Convert the lines of the items into a numbered list, omitting blank lines, starting with the first line of the items and going on through the line containing "выдерживает перепада температур.".

BEGIN Input for this task

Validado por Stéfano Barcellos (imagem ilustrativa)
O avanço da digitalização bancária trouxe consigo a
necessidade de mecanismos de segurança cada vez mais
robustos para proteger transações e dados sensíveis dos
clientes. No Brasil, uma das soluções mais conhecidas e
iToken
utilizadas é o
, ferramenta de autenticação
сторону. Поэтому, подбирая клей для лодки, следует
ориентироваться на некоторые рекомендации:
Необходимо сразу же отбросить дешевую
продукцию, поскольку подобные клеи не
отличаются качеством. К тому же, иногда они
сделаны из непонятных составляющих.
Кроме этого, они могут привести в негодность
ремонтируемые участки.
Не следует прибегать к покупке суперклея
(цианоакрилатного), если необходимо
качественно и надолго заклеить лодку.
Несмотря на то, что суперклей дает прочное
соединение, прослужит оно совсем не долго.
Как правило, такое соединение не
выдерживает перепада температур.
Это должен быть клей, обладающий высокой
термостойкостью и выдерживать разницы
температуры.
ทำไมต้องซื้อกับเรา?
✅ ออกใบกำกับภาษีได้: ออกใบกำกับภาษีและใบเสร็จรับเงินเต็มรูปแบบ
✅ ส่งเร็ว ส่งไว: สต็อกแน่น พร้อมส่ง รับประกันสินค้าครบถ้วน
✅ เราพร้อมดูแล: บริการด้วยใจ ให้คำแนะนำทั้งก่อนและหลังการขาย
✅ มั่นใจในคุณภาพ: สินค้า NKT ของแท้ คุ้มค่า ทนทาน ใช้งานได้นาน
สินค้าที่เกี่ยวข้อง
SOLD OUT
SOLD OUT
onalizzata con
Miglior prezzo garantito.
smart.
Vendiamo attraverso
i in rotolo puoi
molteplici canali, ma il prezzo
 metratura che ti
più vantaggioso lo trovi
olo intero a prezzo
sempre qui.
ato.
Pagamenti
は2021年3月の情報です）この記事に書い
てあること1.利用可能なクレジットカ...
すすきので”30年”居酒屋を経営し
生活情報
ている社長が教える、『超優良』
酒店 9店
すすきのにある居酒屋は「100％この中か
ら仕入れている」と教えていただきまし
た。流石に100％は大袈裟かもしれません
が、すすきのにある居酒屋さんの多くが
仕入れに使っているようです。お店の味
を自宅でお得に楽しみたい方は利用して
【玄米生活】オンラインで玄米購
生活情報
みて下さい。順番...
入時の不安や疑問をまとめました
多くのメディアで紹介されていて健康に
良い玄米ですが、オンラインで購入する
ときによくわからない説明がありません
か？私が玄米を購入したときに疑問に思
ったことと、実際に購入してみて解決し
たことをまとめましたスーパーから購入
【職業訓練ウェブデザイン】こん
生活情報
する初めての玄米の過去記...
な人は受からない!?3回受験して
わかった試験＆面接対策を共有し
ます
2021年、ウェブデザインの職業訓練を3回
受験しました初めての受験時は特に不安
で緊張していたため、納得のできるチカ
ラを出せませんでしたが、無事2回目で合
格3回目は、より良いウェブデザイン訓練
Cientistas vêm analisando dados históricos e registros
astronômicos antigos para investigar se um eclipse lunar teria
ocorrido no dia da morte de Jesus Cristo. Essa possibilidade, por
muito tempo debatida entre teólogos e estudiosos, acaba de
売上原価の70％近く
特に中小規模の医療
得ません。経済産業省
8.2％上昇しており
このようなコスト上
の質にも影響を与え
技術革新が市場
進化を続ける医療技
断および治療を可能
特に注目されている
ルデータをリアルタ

END Input for this task

> [Task solution]
1. Validado por Stéfano Barcellos (imagem ilustrativa)
2. O avanço da digitalização bancária trouxe consigo a
3. necessidade de mecanismos de segurança cada vez mais
4. robustos para proteger transações e dados sensíveis dos
5. clientes. No Brasil, uma das soluções mais conhecidas e
6. iToken
7. utilizadas é o
8. , ferramenta de autenticação
9. сторону. Поэтому, подбирая клей для лодки, следует
10. ориентироваться на некоторые рекомендации:
11. Необходимо сразу же отбросить дешевую
12. продукцию, поскольку подобные клеи не
13. отличаются качеством. К тому же, иногда они
14. сделаны из непонятных составляющих.
15. Кроме этого, они могут привести в негодность
16. ремонтируемые участки.
17. Не следует прибегать к покупке суперклея
18. (цианоакрилатного), если необходимо
19. качественно и надолго заклеить лодку.
20. Несмотря на то, что суперклей дает прочное
21. соединение, прослужит оно совсем не долго.
22. Как правило, такое соединение не
23. выдерживает перепада температур.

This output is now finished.